Tuesday afternoon was my poster session, and though I initially planned on holding the fort for two of the four hours, both my boss and myself were present for almost the entire session breaking away for no more than half an hour each to visit other posters. Thank goodness for my wonderful colleague who fielded questions in our brief absences even though she works with a different model! By half an hour into the session, the traffic in front of our poster was boggling. My boss and I ended up tag-teaming presentation/question rounds for different handfuls of people. The feedback was spectacular, with several unique directions offered, several potential collaborations resulting and a few friends made.

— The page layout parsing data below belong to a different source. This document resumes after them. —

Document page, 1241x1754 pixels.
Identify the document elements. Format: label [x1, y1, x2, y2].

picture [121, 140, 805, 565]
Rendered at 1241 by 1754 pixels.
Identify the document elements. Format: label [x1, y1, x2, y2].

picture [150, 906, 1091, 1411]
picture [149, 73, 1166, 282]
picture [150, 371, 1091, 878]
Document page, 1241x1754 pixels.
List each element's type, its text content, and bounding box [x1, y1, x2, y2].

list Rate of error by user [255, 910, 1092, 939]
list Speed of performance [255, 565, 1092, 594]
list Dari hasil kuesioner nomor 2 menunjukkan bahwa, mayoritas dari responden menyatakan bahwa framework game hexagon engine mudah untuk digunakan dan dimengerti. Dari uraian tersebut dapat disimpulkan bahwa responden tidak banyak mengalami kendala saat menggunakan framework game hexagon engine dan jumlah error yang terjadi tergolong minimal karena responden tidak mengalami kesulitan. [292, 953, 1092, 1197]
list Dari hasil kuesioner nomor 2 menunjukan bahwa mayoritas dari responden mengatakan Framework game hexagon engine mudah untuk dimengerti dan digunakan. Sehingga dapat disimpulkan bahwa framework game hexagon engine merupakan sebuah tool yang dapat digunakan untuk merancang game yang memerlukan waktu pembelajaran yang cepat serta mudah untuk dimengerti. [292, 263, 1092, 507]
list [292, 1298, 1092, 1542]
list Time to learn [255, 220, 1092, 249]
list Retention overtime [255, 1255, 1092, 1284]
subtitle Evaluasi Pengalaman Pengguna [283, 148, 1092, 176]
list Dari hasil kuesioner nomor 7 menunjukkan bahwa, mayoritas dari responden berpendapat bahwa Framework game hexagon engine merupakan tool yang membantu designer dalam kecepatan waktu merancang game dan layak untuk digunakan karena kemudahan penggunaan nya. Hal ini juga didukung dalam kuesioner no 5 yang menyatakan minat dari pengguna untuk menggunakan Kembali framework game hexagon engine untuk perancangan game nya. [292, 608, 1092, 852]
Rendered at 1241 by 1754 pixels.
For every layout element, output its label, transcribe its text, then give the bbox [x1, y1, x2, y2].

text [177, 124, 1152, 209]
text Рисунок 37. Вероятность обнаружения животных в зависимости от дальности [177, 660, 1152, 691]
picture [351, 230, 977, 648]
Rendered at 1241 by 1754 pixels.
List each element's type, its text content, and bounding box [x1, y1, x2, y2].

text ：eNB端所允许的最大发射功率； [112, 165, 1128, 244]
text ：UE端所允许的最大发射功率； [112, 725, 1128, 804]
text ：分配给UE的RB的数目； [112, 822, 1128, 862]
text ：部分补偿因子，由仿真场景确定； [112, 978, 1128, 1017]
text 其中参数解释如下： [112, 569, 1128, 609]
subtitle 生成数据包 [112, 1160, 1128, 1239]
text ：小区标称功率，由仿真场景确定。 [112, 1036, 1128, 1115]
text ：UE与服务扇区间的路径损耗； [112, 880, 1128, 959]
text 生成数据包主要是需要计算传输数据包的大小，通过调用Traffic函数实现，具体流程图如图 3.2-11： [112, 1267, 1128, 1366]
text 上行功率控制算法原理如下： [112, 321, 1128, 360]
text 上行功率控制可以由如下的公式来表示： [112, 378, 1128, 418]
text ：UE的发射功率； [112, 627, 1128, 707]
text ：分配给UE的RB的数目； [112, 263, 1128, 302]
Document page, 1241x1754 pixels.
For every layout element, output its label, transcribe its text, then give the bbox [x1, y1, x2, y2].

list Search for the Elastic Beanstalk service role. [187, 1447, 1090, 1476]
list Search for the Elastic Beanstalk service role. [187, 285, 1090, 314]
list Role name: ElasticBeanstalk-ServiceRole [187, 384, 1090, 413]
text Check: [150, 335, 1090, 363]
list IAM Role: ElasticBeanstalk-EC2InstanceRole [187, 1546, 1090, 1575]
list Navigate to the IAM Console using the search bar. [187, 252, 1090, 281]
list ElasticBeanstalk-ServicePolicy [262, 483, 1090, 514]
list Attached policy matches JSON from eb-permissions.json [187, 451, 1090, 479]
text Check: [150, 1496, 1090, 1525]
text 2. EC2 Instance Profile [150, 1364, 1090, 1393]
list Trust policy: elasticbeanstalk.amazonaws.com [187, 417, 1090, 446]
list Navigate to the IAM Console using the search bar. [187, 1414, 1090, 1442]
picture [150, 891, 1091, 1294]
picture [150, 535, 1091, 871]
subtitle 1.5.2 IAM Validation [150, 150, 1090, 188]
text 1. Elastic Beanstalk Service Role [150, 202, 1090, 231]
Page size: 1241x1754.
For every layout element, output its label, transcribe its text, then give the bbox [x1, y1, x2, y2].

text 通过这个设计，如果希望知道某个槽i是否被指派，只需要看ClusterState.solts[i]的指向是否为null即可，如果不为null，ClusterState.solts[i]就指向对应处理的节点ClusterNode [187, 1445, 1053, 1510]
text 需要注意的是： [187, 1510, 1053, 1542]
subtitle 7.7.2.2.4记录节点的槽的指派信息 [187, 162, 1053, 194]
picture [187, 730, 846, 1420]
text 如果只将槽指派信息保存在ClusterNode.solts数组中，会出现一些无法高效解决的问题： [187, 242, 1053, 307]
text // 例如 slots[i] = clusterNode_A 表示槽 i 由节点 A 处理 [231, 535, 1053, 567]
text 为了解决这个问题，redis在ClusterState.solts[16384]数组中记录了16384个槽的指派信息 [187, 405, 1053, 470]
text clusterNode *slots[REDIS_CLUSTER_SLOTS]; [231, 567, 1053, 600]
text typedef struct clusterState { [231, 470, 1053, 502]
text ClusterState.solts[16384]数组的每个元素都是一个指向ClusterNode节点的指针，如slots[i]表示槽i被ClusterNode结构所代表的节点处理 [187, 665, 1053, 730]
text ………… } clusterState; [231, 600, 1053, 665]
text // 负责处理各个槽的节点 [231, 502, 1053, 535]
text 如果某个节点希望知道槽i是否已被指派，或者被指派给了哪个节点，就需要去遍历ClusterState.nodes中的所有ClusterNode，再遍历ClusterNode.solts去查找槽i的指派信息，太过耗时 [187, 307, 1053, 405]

What's more, I was totally starstruck by the flow of big names in front of our poster whose badges I recognized from manuscripts that had jump-started my career or helped to define my work, but whose faces were met for the first time. At one point I remember surreptitiously asking my boss, "is that the Mike Salvatore?" What a rush to present and discuss your work with minds whose contributions to neuroscience have shaped your own, and what an even greater honor to be commended by them for your ideas. These folks are all friends of my boss -- you come to know or at least meet most of your field at some point -- and he got a kick out of my agog state.